Among the participants at the Notre Dame conference, for instance, is Cardinal Laurent Monsengwo of Congo, who once actually served as his country’s de facto head of state during the transition away from the rule of strongman Mobutu Sese Seko.

That’s often because in some African societies, political systems are perceived as corrupt and fueled by self-interest, and in others political opposition runs afoul of police and security services protecting whoever’s in power.
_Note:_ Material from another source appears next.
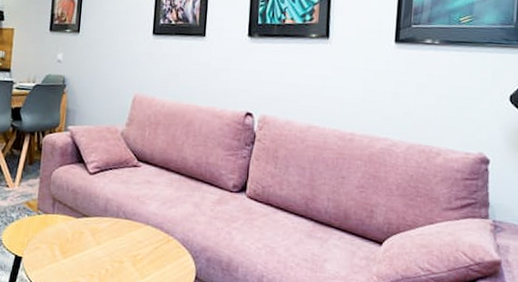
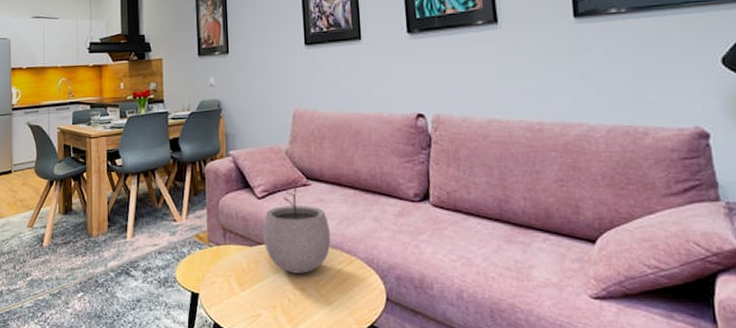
plant pot: none [90,166,153,248] -> present [263,186,331,274]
Under those conditions, religious organizations and leaders are sometimes perceived as the only authentic voices of civil society.

Bishop Matthew Kukah of the northern Nigerian diocese of Sokoto, located in an overwhelmingly Muslim region of the nation, believes that legacy is a source of pride for the Catholic church in Africa – and also a challenge going forward.

“We have to do more,” he told Crux on Wednesday. “We can’t limit ourselves to moral exhortation, because that’s not going to do it.”

Using his own nation of Nigeria as an example, Kukah warned that the country may be on the brink of a downward spiral linked to mounting frustration over perceived corruption and failed promises. All that is compounded, he said, by other social ills such as chronic poverty, the impact of HIV/AIDS and the impact of armed conflict.

He argued that a long-term fix will require “training lay Catholics to take the rightful place in political life,” inspired by Catholic social teaching.

Kukah argued that what many African societies need today is an uprising analogous to the Solidarity movement St. John Paul II helped inspire in Poland, or the “People Power” movement in the Philippines in the 1980s sustained by the late Cardinal Jaime Sin.

The good news, Kukah said, is that even in parts of Africa where the Catholic Church is a distinct minority, it enjoys wide respect because of the investments it’s made in education, health care, and charitable assistance.

“We’ve put a lot of social capital in the bank,” he said. “Now it’s time for us to start spending it.”